En France, les émissions de GES en 2024 ont baissé de 1,8 % : la faiblesse de cette baisse inquiète quant à l’atteinte des objectifs 2030 fixés au niveau européen, à savoir une baisse de 55 % par rapport aux émissions de 1990. Traditionnellement, dans l’ensemble des secteurs économiques concernés par l’effort à accomplir, le secteur des transports est à la traine : ainsi, les émissions du secteur routier ont baissé de 0,8 % en 2024, encore loin des trajectoires assignées.
Malgré la moindre attention politique accordée aujourd’hui à la réduction des GES, le Conseil d’analyse économique (CAE) publie, en ce mois de mars 2025, une étude sur la décarbonation du secteur routier de marchandises, en se plaçant au niveau français mais aussi européen. Il souligne d’abord l’importance de faire évoluer le secteur des transports, qui représente en Europe 29 % des émissions de GES (34 % en France), dont un peu moins d’un tiers pour le transport de marchandises. Dans ce dernier domaine, la part de la route est prépondérante (78 % dans l’UE, 87 % en France) et le coût environnemental est important : pollution de l’air, accidents, embouteillages, bruits, dommages aux écosystèmes…
Par ailleurs, si l’on peut rationaliser les flux, il ne faut guère s’attendre à leur réduction, pas du moins à leur réduction massive. En France, les émissions du secteur transport ont augmenté de 1990 à 2023. En Europe les projections de la Commission sur le transport de marchandises tablent sur une augmentation de 25 % entre 2015 et 2030. Il est possible d’espérer une optimisation des itinéraires, un regroupement des livraisons et une amélioration des camions qui réduirait leur consommation mais la diminution de celle-ci ne permettra en aucun cas d’atteindre les objectifs attendus si elle reste d’origine fossile.
Le message essentiel de la note du CAE est qu’il est préférable, dans un souci d’efficacité, de compter sur la réduction des émissions du transport routier en développant les camions équipés de batteries électriques plutôt que sur un report modal massif en faveur du rail. En ce domaine, les objectifs même limités (la France ambitionne d’augmenter la part du rail de 9 % en 2018 à 18 % en 2030) semblent aujourd’hui hors de portée : le rail n’est pas adapté aux besoins du transport de marchandises, les infrastructures sont vieillies, les voies sont saturées, il existe peu de plate-forme intermodales, indispensables au développement du fret et l’interopérabilité entre pays est mal assurée. Le rail n’est de plus compétitif que pour les marchandises lourdes et sur longue distance.
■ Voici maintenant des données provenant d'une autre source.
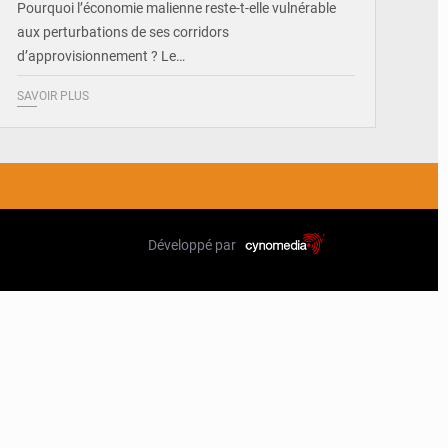
Pourquoi l’économie malienne reste-t-elle vulnérable
aux perturbations de ses corridors
d’approvisionnement ? Le…
SAVOIR PLUS
Développé par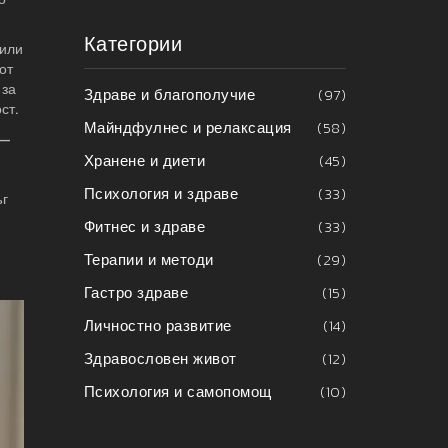
Категории
 или
от
 за
Здраве и благополучие
(97)
ст.
Майндфулнес и релаксация
(58)
 —
Хранене и диети
(45)
Психология и здраве
(33)
ъг
Фитнес и здраве
(33)
Терапии и методи
(29)
Гастро здраве
(15)
Личностно развитие
(14)
Здравословен живот
(12)
Психология и самопомощ
(10)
Le levier le plus efficace pour baisser les émissions du transport de marchandises est donc de développer les camions à batteries électriques, dont l’autonomie a augmenté, dont le coût a baissé et va continuer à baisser, même si des alternatives (hydrogène…) peuvent également être étudiées. Le rapport ne dissimule cependant pas les difficultés de ce choix : il augmente le coût d’achat des camions, la question des matières premières pour les batteries est préoccupante, le dispositif de recharges est à construire, surtout pour des puissances élevées, avec de forts besoins d’espace, et les investissements à consentir sont importants.
Les recommandations portent donc sur un effort pour contenir la demande et découpler les transports de la croissance, même si les effets en seront restreints ; sur une incitation à électrifier les camions avec modulation des coûts de péage en fonction des émissions de GES ; sur le recours aux subventions publiques pour accélérer la construction d’infrastructures de recharge, du moins dans la période de montée en charge ; sur le soutien de la production européenne de camions à batterie électrique face à la concurrence chinoise qui semble se développer, notamment par une aide à l’effort R&D ; sur l’amélioration de l’interopérabilité en Europe des transports ferroviaires et l’engagement des investissements nécessaires au développement du fret mais en les réservant à des « corridors ferroviaires » à fort trafic.